Disparou o cenário de séria crise política, apontando para eleições em outubro. A queda do governo implicaria meses de paralisia política num tempo de urgência para o combate à inflação e à escassez energética. Sobressalto geral não só em Itália, também na Europa. Draghi, pelo prestígio que tem, tinha feito o duo franco-alemão de comando político da União Europeia passar a trio, incluindo a Itália.

Dentro do M5S, que precipitou a crise, sucedem-se reuniões tumultuosas com ameaça de mais cisões por parte de deputados pró-governamentais.

O movimento pró-Draghi cresceu de forma imparável nestes dias: mais de mil presidentes de câmara municipal – entre eles os de Roma, Milão, Florença e Veneza – assinaram um manifesto a reclamar a Draghi que continue porque “a Itália precisa que ele continue o plano de recuperação do país”. Os sindicatos ou ordens de médicos, professores e economistas repetem o apelo.
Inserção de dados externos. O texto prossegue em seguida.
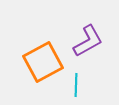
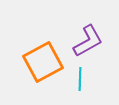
cyan line: moved 4 px right, 6 px up
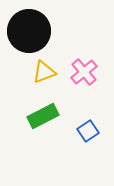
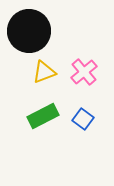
blue square: moved 5 px left, 12 px up; rotated 20 degrees counterclockwise
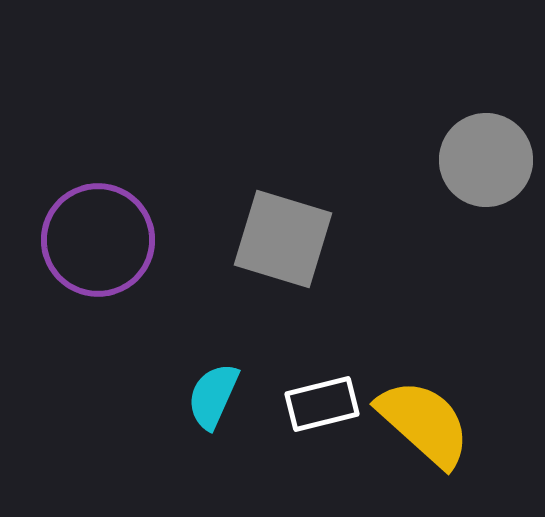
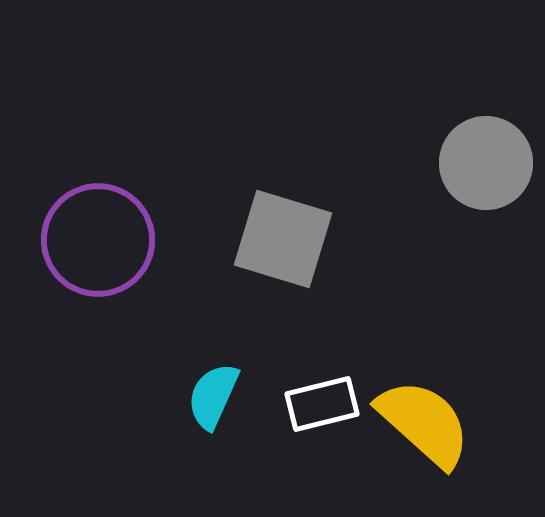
gray circle: moved 3 px down
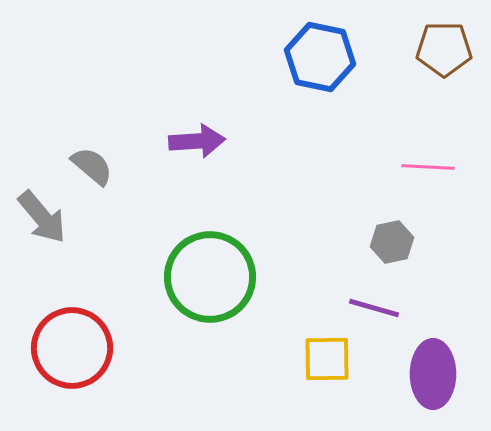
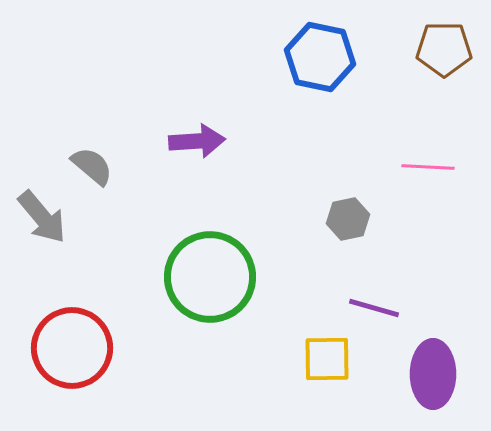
gray hexagon: moved 44 px left, 23 px up
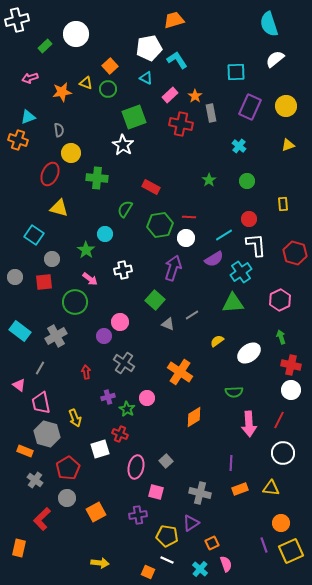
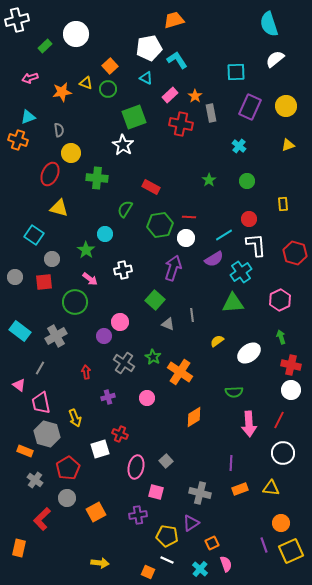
gray line at (192, 315): rotated 64 degrees counterclockwise
green star at (127, 409): moved 26 px right, 52 px up
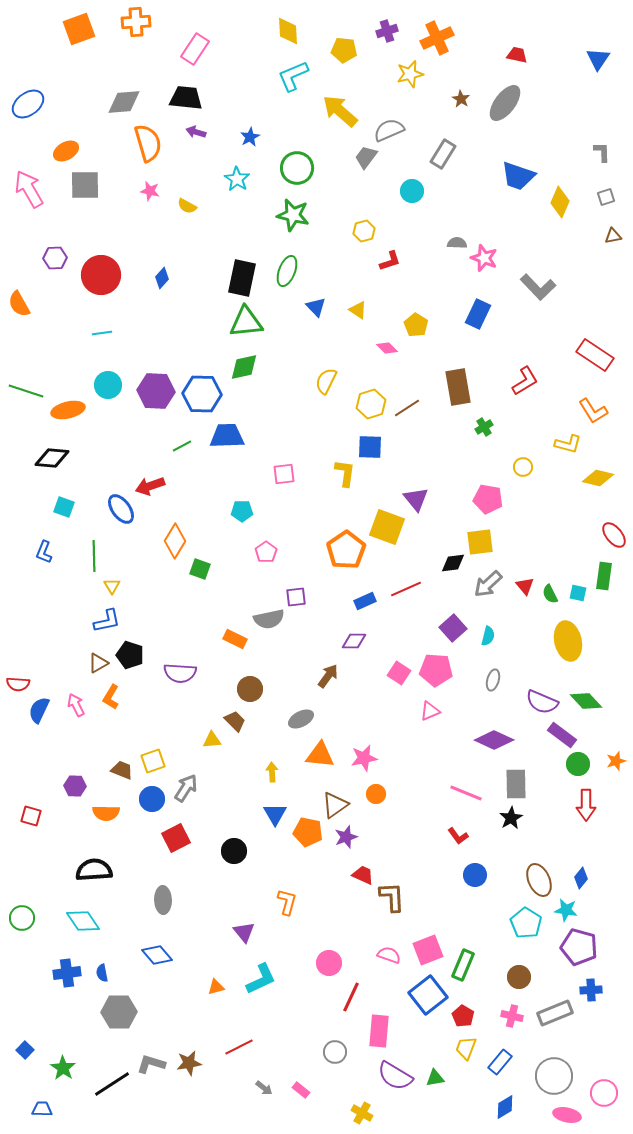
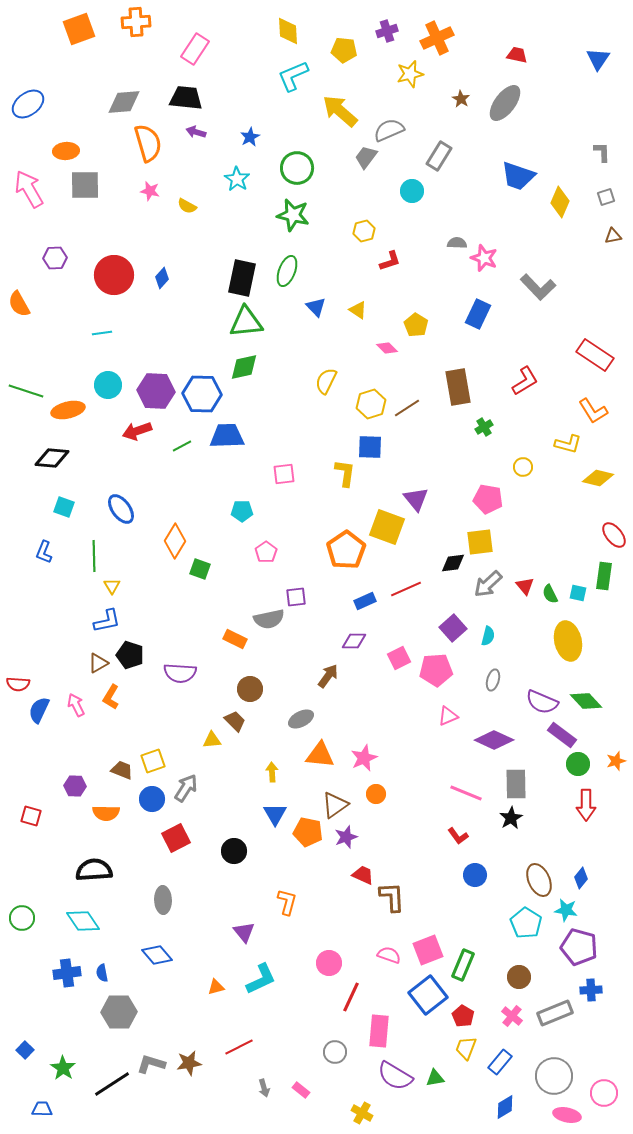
orange ellipse at (66, 151): rotated 25 degrees clockwise
gray rectangle at (443, 154): moved 4 px left, 2 px down
red circle at (101, 275): moved 13 px right
red arrow at (150, 486): moved 13 px left, 55 px up
pink pentagon at (436, 670): rotated 8 degrees counterclockwise
pink square at (399, 673): moved 15 px up; rotated 30 degrees clockwise
pink triangle at (430, 711): moved 18 px right, 5 px down
pink star at (364, 758): rotated 12 degrees counterclockwise
pink cross at (512, 1016): rotated 25 degrees clockwise
gray arrow at (264, 1088): rotated 36 degrees clockwise
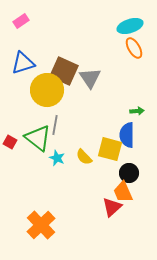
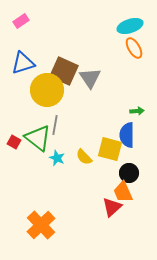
red square: moved 4 px right
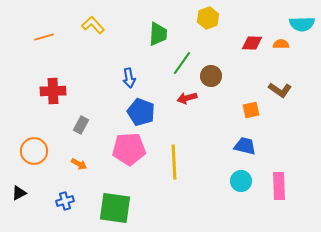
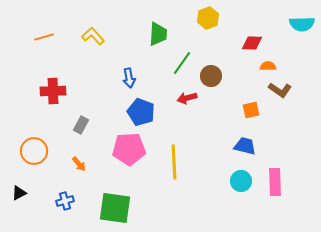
yellow L-shape: moved 11 px down
orange semicircle: moved 13 px left, 22 px down
orange arrow: rotated 21 degrees clockwise
pink rectangle: moved 4 px left, 4 px up
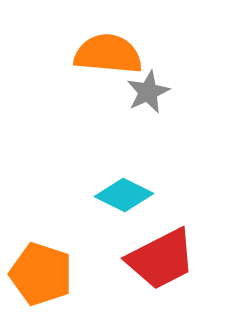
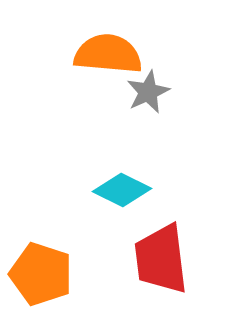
cyan diamond: moved 2 px left, 5 px up
red trapezoid: rotated 110 degrees clockwise
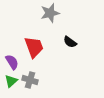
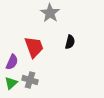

Há quem pague anúncios nos jornais a requerer que Draghi continue a salvar Itália. Os reitores das universidades juntam-se ao apelo.

Draghi não pode deixar de estar comovido, mas o gabinete do primeiro-ministro informa que ele não mudou de posição, exige mudança do clima político e coesão dos partidos em torno do programa de governo.

Tudo vai ficar decidido nesta quarta-feira: as duas câmaras, parlamento e senado, vão reunir-se para discutir a crise. O primeiro-ministro demissionário, Draghi, vai expor a visão dele, escutará a seguir a réplica dos partidos e verificará se existe a unidade que reclama. A votação, primeiro no senado, depois no parlamento, permitirá mostrar numericamente o apoio que Draghi tem.

Esta quarta-feira é assim o dia decisivo. Draghi vai provavelmente sair mais reforçado para liderar.